Suicidal Guantanamo Inmate Moved Out of Isolation

By Josh White
Washington Post Staff Writer
Saturday, December 17, 2005

Military officials at the U.S. detention facility at Guantanamo Bay, Cuba, have moved a suicidal detainee out of his isolation cell after he said he was trying to kill himself because of the "intolerable" conditions of his incarceration.

Jumah Dossari, 32, a Bahraini detainee who attempted to kill himself during a visit from his attorney in October, was moved from a segregation cell at the prison's Camp Five to a steel-mesh cell in Camp One, where he can interact with other detainees, government lawyers said. They informed Dossari's attorneys of the move on Thursday afternoon, a day before a hearing in U.S. District Court in Washington that was scheduled to address Dossari's case.

Dossari's attorneys have been asking the court to order Guantanamo Bay officials to improve his living conditions, which they argue have led him to attempt suicide at least nine times. In a letter to the lawyers Thursday, Edward H. White, a Justice Department lawyer, described what appeared to be a 10th suicide attempt Monday, when Dossari tried to open an existing gash on his right arm.

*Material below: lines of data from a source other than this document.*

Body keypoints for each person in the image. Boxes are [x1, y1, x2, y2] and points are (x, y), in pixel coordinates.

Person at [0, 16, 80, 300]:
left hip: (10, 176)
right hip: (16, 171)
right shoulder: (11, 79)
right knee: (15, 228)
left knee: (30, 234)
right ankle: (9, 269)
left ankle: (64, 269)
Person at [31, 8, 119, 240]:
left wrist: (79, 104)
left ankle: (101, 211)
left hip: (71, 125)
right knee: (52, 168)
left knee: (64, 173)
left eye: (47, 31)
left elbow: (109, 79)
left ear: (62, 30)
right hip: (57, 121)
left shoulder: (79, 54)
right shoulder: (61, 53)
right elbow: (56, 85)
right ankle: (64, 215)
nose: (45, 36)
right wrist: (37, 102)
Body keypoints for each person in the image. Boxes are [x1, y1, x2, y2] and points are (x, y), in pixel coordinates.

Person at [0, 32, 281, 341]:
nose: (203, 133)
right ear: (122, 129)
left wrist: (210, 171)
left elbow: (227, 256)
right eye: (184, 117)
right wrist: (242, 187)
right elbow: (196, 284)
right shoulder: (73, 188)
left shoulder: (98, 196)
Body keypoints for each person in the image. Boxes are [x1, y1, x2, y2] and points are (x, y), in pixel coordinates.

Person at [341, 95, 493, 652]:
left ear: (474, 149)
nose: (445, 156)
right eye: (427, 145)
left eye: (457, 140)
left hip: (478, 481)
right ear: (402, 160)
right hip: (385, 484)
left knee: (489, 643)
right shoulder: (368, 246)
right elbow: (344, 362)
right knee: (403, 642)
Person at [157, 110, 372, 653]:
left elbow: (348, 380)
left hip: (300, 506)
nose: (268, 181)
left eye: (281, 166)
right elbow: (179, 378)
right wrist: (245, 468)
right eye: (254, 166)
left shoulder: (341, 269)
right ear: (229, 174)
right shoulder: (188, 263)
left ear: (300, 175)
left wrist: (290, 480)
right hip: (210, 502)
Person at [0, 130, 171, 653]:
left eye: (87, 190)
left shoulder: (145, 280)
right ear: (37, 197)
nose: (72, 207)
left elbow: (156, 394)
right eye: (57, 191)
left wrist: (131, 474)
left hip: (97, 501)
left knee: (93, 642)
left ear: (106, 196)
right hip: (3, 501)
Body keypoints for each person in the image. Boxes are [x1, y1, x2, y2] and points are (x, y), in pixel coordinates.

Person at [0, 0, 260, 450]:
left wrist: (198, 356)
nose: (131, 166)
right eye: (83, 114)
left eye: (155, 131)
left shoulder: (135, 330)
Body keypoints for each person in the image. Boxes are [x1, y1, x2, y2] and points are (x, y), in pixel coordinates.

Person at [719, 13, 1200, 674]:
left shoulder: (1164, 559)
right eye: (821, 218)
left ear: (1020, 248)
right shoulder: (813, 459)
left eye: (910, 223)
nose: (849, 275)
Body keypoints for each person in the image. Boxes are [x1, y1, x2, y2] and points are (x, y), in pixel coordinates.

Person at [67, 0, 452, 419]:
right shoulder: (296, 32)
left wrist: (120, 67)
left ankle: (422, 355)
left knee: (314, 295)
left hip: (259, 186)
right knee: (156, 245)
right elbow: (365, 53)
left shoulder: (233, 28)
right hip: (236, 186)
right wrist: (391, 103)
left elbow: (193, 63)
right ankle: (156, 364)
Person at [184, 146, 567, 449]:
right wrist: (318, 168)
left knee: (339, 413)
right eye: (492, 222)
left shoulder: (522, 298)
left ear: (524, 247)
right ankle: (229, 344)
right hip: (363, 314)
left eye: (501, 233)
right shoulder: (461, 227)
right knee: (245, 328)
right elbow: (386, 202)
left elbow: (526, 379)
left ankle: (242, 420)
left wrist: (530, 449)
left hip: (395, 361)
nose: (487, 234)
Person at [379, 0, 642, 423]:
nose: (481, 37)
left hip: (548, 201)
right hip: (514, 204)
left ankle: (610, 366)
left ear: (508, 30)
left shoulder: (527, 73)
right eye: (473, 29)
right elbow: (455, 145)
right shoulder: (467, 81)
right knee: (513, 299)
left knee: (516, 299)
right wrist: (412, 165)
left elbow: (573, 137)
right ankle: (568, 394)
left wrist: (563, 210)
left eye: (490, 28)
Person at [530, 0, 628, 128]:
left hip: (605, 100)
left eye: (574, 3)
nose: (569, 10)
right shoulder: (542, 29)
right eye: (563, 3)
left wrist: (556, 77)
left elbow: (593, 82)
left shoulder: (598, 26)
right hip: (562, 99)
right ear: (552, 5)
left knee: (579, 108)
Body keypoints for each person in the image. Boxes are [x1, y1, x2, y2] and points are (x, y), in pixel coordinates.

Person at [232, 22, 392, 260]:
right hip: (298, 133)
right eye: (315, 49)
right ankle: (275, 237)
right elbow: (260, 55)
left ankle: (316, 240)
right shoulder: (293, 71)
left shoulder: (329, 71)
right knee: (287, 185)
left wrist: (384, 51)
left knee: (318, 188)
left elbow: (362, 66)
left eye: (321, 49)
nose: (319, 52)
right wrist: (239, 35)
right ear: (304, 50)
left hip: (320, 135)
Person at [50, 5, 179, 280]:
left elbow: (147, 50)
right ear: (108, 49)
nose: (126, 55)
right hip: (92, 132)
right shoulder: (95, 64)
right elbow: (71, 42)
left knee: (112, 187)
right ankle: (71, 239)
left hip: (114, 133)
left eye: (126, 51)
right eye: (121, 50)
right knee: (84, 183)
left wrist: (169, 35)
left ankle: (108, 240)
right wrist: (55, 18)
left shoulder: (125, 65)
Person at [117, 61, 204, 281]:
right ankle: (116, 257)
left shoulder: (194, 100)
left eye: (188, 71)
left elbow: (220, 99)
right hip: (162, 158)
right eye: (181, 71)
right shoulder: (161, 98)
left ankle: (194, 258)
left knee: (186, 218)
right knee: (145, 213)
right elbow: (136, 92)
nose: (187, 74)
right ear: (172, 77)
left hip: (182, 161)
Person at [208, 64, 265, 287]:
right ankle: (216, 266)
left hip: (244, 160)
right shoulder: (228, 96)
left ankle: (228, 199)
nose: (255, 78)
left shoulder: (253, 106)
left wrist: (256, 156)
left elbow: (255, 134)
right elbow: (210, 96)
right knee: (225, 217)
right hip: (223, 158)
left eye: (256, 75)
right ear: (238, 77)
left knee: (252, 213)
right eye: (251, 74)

Joshua Colangelo-Bryan, one of Dossari's attorneys, said in court yesterday that his client is in imminent danger because of the extreme stress caused by captivity in a tiny isolation cell.

"The purpose of Guantanamo is to create a sense of hopelessness in detainees," Colangelo-Bryan said. "That appears to have worked on Mr. al-Dossari."

In declassified notes from a meeting with the lawyer last month, Dossari said that he "wanted to kill himself so that he could send a message to the world that the conditions at Guantanamo are intolerable" and said he tried to do it in a public way "so that the military could not cover it up and his death would not be anonymous."

Dossari slashed his arm and tried to hang himself during a bathroom break while he was meeting with Colangelo-Bryan, who found him. The suicide attempt left him with a fractured spine and 14 stitches in his arm.

Dossari reported that he felt on the "brink of collapse" and "destroyed" and said all he wanted was to interact with other detainees.

White said Dossari has been diagnosed with four different psychological disorders, including depression, and has been receiving regular treatment from a psychiatrist and a psychologist. He said it is unclear whether Dossari arrived at Guantanamo Bay with the psychological problems.

"Despite the fact that petitioner has repeatedly attempted suicide, he is getting extensive medical treatment," White said, adding that the move to Camp One allows Dossari adequate human interaction. "If anything they're being very diligent about monitoring the petitioner and treating him."

Camp One is a group of cell blocks that hold approximately 150 -- about 30 percent -- of the detainees at Guantanamo. Detainees live in their own cells, which are constructed of steel mesh, and can see and speak to others on the block. They also share an exercise yard.

By moving Dossari out of Camp Five -- the equivalent of a U.S. maximum-security prison -- the government effectively sought to remedy the problem before a federal judge stepped in. Judge Reggie B. Walton is still considering an order that would force the prison to put fewer restrictions on Dossari.

But Walton said yesterday that if judges begin issuing such orders, "we become the warden."

Human rights groups and lawyers are watching a proposal under discussion on Capitol Hill that would strip detainees of the ability to file habeas corpus claims and other cases with U.S. federal courts.

The proposed legislation, sponsored by Sens. Lindsey O. Graham (R-S.C.) and Carl M. Levin (D-Mich.), would instead direct a federal appeals court in Washington to review the decisions of Guantanamo Bay military panels that determine whether a detainee is "an enemy combatant." The measure would, however, allow those panels to use evidence against enemy combatants that was obtained by coercion.

Detainees also could appeal the verdicts of Guantanamo Bay military trials in the same court. No detainee has yet been tried before those "military commissions," whose authority is being challenged in a case that has gone to the Supreme Court.

"We're not going to turn the war on terror over to the judges," Graham said in a conference call with reporters yesterday. He has advocated, instead, for congressional oversight.

The legislation would effectively dismiss pending federal habeas cases on behalf of more than 300 Guantanamo Bay detainees.